Observation data Epoch J2000 Equinox J2000
- Constellation: Crater
- Right ascension: 11^{h} 03^{m} 14.87928^{s}
- Declination: −11° 18′ 12.4984″
- Apparent magnitude (V): 5.50

Characteristics
- Evolutionary stage: red giant branch
- Spectral type: G7-IIIb
- B−V color index: +0.94

Astrometry
- Radial velocity (R_{v}): −8.90±0.10 km/s
- Proper motion (μ): RA: −82.299 mas/yr Dec.: −106.645 mas/yr
- Parallax (π): 10.3622±0.0926 mas
- Distance: 315 ± 3 ly (96.5 ± 0.9 pc)
- Absolute magnitude (M_{V}): +0.44

Details
- Mass: 2.43±0.15 M_{☉}
- Radius: 10.10±0.76 R_{☉}
- Luminosity: 64.6 L_{☉}
- Surface gravity (log g): 3.05±0.07 cgs
- Temperature: 5,029±34 K
- Metallicity [Fe/H]: −0.04±0.03 dex
- Rotational velocity (v sin i): 2.27±0.45 km/s
- Age: 680±130 Myr
- Other designations: BD−10°3184, HD 95808, HIP 54029, HR 4305, SAO 156421

Database references
- SIMBAD: data

= HD 95808 =

Star in the constellation Crater

HD 95808 is a double star in the constellation of Crater.
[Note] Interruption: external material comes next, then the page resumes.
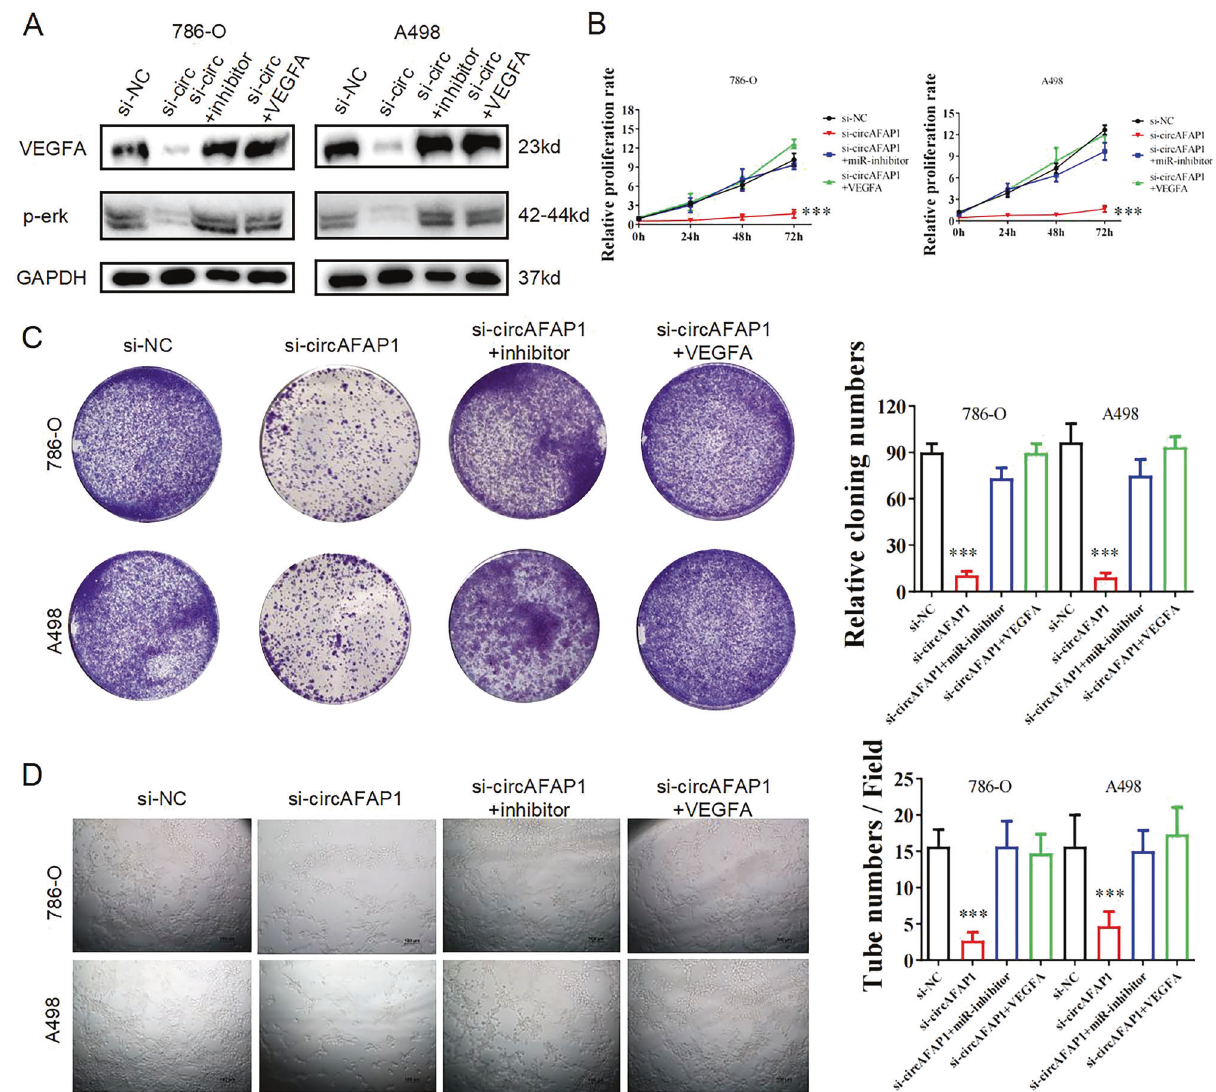
Fig. 4 Downregulation miR-374b-3p or overexpression VEGFA could restore proliferation and vascular formation in ccRCC cells after circAFAP1 silencing. A Western blot displayed the VEGFA and p-erk levels in 786-O and A498 cells, both of which were transfected of scrambled siRNA (si-NC), si-circAFAP1 (si-circ), si-circAFAP1 + miRNA inhibitor (si-circ + inhibitor), or si-circAFAP1 + VEGFA overexpression plasmid (si-circ + VEGFA) respectively. GAPDH was used as the control gene. B , C CCK8 proliferation assays ( B ) and colony formation assays ( C ) were carried out to evaluate the proliferation ability. ***represents p < 0.001. D Tube formation assay was applied to measure the vascular formation ability after adding the supernatant of the relative ccRCC cells into HUVEC cells. ***represents p <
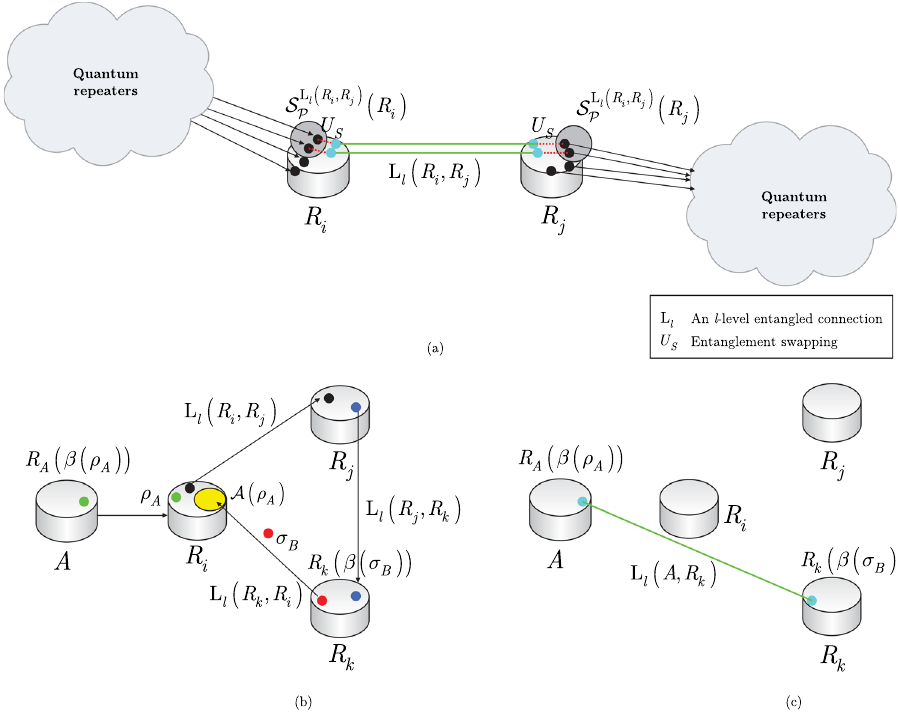
Figure 2. ( a ) A quantum Internet scenario with a set of incoming entangled connections S L l ( R i , R j ) P that traverse the entangled connection L l between quantum repeaters L l ( R i , R j ) S L l ( R i , R j ) R i and R j . The entangled states in the set S P ( R i ) of R i and in the set P of R j (depicted by gray circles) are to be swapped with the entangled state that forms L l . The entanglement swapping is performed by the entanglement swapping operator U S . The other incoming entangled states in the quantum L l ( R i , R j ) R i , R j are not elements of S repeaters that do not traverse L l P . ( b ) A deadlock situation in the entanglement swapping procedure in a quantum Internet setting. The aim of quantum node (cid:31) A is to share an entangled connection with the distant quantum repeater R k . The source node A generates an entangled pair and transmits one half, ρ A , to R i and keeps the other half, R A (β(ρ A )) . In R i , the set A (ρ A ) (depicted by a yellow circle) does not contain the target entangled system σ B from the target node R k for the swapping; therefore, R i generates an entangled pair (depicted by black dots) and shares an entangled connection L R i , R j with R j . Quantum repeater R j also generates an entangled pair (depicted by blue dots) and shares the R j , R k entangled connection L l with R k . Then, the target quantum node R k generates an entangled connection (cid:31) (cid:30) (depicted by red dots) and sends one half, σ B , to R i to form the entangled connection L l ( R k , R i ) , while it (cid:31) (cid:30) keeps the other half, R k (β(σ B )) . (c) Quantum repeater R i receives σ B and swaps it with ρ A to form the distant entangled connection L l ( A , R k ) . The deadlock in the entanglement swapping is caused by the fact that set A ( ρ A ) in R i does not contain σ B , so R i does not establish the entangled connection L l with R j , and R j does not establish the entangled connection L l with R k the low-priority nodes and the quantum repeaters, as well as to optimal resource balancing within the network. It is also assumed that the strongly-entangled structure has connections with many subnetworks. Resource allocation. In this section, the network situation is modeled via the definitions of “Strongly- S N entangled structure” section. A density matrix of R i is associated with an R (cid:31) (cid:30) I ingress quantum repeater of S N selected uniformly at random, thus a random routing is performed for the incoming query from the low- S N priority node R i to S N . Then, an arbitrary routing is preformed between the R (cid:31) (cid:30) E egress quantum repeater of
Its apparent magnitude is 5.50, but interstellar dust makes it appear 0.11 magnitudes dimmer than it should be. It is located some 315 light-years (96.5 parsecs) away, based on parallax.

HD 95808 is a G-type giant star. At an age of 680 million years old, it has swelled up to a radius of 10.1 times that of the Sun, and it is 2.43 times as massive. It emits 64.6 times as much energy as the Sun at a surface temperature of 5,029 K.